→ TASK MATERIAL
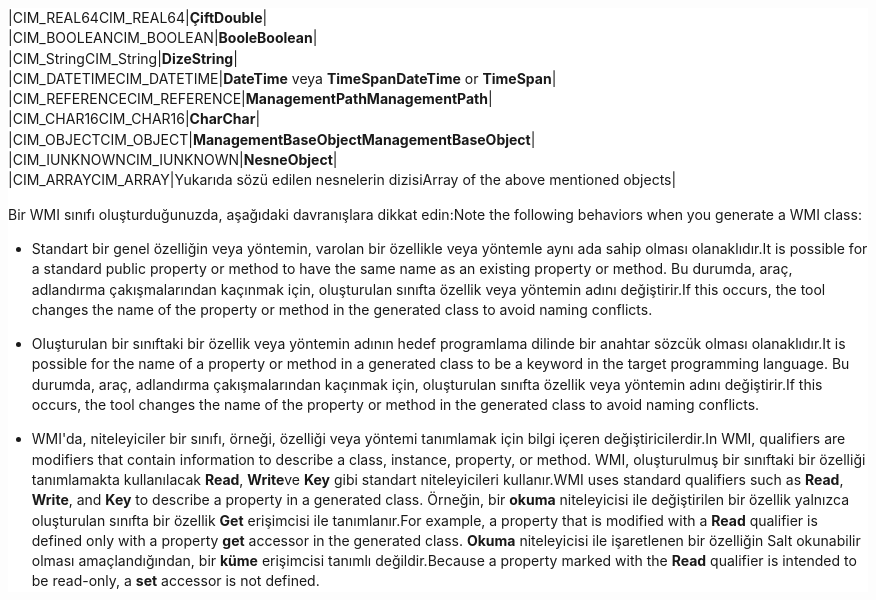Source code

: |<span data-ttu-id="a690c-166">CIM_REAL64</span><span class="sxs-lookup"><span data-stu-id="a690c-166">CIM_REAL64</span></span>|<span data-ttu-id="a690c-167">**Çift**</span><span class="sxs-lookup"><span data-stu-id="a690c-167">**Double**</span></span>|  
|<span data-ttu-id="a690c-168">CIM_BOOLEAN</span><span class="sxs-lookup"><span data-stu-id="a690c-168">CIM_BOOLEAN</span></span>|<span data-ttu-id="a690c-169">**Boole**</span><span class="sxs-lookup"><span data-stu-id="a690c-169">**Boolean**</span></span>|  
|<span data-ttu-id="a690c-170">CIM_String</span><span class="sxs-lookup"><span data-stu-id="a690c-170">CIM_String</span></span>|<span data-ttu-id="a690c-171">**Dize**</span><span class="sxs-lookup"><span data-stu-id="a690c-171">**String**</span></span>|  
|<span data-ttu-id="a690c-172">CIM_DATETIME</span><span class="sxs-lookup"><span data-stu-id="a690c-172">CIM_DATETIME</span></span>|<span data-ttu-id="a690c-173">**DateTime** veya **TimeSpan**</span><span class="sxs-lookup"><span data-stu-id="a690c-173">**DateTime** or **TimeSpan**</span></span>|  
|<span data-ttu-id="a690c-174">CIM_REFERENCE</span><span class="sxs-lookup"><span data-stu-id="a690c-174">CIM_REFERENCE</span></span>|<span data-ttu-id="a690c-175">**ManagementPath**</span><span class="sxs-lookup"><span data-stu-id="a690c-175">**ManagementPath**</span></span>|  
|<span data-ttu-id="a690c-176">CIM_CHAR16</span><span class="sxs-lookup"><span data-stu-id="a690c-176">CIM_CHAR16</span></span>|<span data-ttu-id="a690c-177">**Char**</span><span class="sxs-lookup"><span data-stu-id="a690c-177">**Char**</span></span>|  
|<span data-ttu-id="a690c-178">CIM_OBJECT</span><span class="sxs-lookup"><span data-stu-id="a690c-178">CIM_OBJECT</span></span>|<span data-ttu-id="a690c-179">**ManagementBaseObject**</span><span class="sxs-lookup"><span data-stu-id="a690c-179">**ManagementBaseObject**</span></span>|  
|<span data-ttu-id="a690c-180">CIM_IUNKNOWN</span><span class="sxs-lookup"><span data-stu-id="a690c-180">CIM_IUNKNOWN</span></span>|<span data-ttu-id="a690c-181">**Nesne**</span><span class="sxs-lookup"><span data-stu-id="a690c-181">**Object**</span></span>|  
|<span data-ttu-id="a690c-182">CIM_ARRAY</span><span class="sxs-lookup"><span data-stu-id="a690c-182">CIM_ARRAY</span></span>|<span data-ttu-id="a690c-183">Yukarıda sözü edilen nesnelerin dizisi</span><span class="sxs-lookup"><span data-stu-id="a690c-183">Array of the above mentioned objects</span></span>|  
  
 <span data-ttu-id="a690c-184">Bir WMI sınıfı oluşturduğunuzda, aşağıdaki davranışlara dikkat edin:</span><span class="sxs-lookup"><span data-stu-id="a690c-184">Note the following behaviors when you generate a WMI class:</span></span>  
  
- <span data-ttu-id="a690c-185">Standart bir genel özelliğin veya yöntemin, varolan bir özellikle veya yöntemle aynı ada sahip olması olanaklıdır.</span><span class="sxs-lookup"><span data-stu-id="a690c-185">It is possible for a standard public property or method to have the same name as an existing property or method.</span></span> <span data-ttu-id="a690c-186">Bu durumda, araç, adlandırma çakışmalarından kaçınmak için, oluşturulan sınıfta özellik veya yöntemin adını değiştirir.</span><span class="sxs-lookup"><span data-stu-id="a690c-186">If this occurs, the tool changes the name of the property or method in the generated class to avoid naming conflicts.</span></span>  
  
- <span data-ttu-id="a690c-187">Oluşturulan bir sınıftaki bir özellik veya yöntemin adının hedef programlama dilinde bir anahtar sözcük olması olanaklıdır.</span><span class="sxs-lookup"><span data-stu-id="a690c-187">It is possible for the name of a property or method in a generated class to be a keyword in the target programming language.</span></span> <span data-ttu-id="a690c-188">Bu durumda, araç, adlandırma çakışmalarından kaçınmak için, oluşturulan sınıfta özellik veya yöntemin adını değiştirir.</span><span class="sxs-lookup"><span data-stu-id="a690c-188">If this occurs, the tool changes the name of the property or method in the generated class to avoid naming conflicts.</span></span>  
  
- <span data-ttu-id="a690c-189">WMI'da, niteleyiciler bir sınıfı, örneği, özelliği veya yöntemi tanımlamak için bilgi içeren değiştiricilerdir.</span><span class="sxs-lookup"><span data-stu-id="a690c-189">In WMI, qualifiers are modifiers that contain information to describe a class, instance, property, or method.</span></span> <span data-ttu-id="a690c-190">WMI, oluşturulmuş bir sınıftaki bir özelliği tanımlamakta kullanılacak **Read**, **Write**ve **Key** gibi standart niteleyicileri kullanır.</span><span class="sxs-lookup"><span data-stu-id="a690c-190">WMI uses standard qualifiers such as **Read**, **Write**, and **Key** to describe a property in a generated class.</span></span> <span data-ttu-id="a690c-191">Örneğin, bir **okuma** niteleyicisi ile değiştirilen bir özellik yalnızca oluşturulan sınıfta bir özellik **Get** erişimcisi ile tanımlanır.</span><span class="sxs-lookup"><span data-stu-id="a690c-191">For example, a property that is modified with a **Read** qualifier is defined only with a property **get** accessor in the generated class.</span></span> <span data-ttu-id="a690c-192">**Okuma** niteleyicisi ile işaretlenen bir özelliğin Salt okunabilir olması amaçlandığından, bir **küme** erişimcisi tanımlı değildir.</span><span class="sxs-lookup"><span data-stu-id="a690c-192">Because a property marked with the **Read** qualifier is intended to be read-only, a **set** accessor is not defined.</span></span>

→ JOB ITEM
Report in full every line of the entries above that contains the string "Dize". Case counts.

→ SOLVED PROBLEM
|<span data-ttu-id="a690c-170">CIM_String</span><span class="sxs-lookup"><span data-stu-id="a690c-170">CIM_String</span></span>|<span data-ttu-id="a690c-171">**Dize**</span><span class="sxs-lookup"><span data-stu-id="a690c-171">**String**</span></span>|  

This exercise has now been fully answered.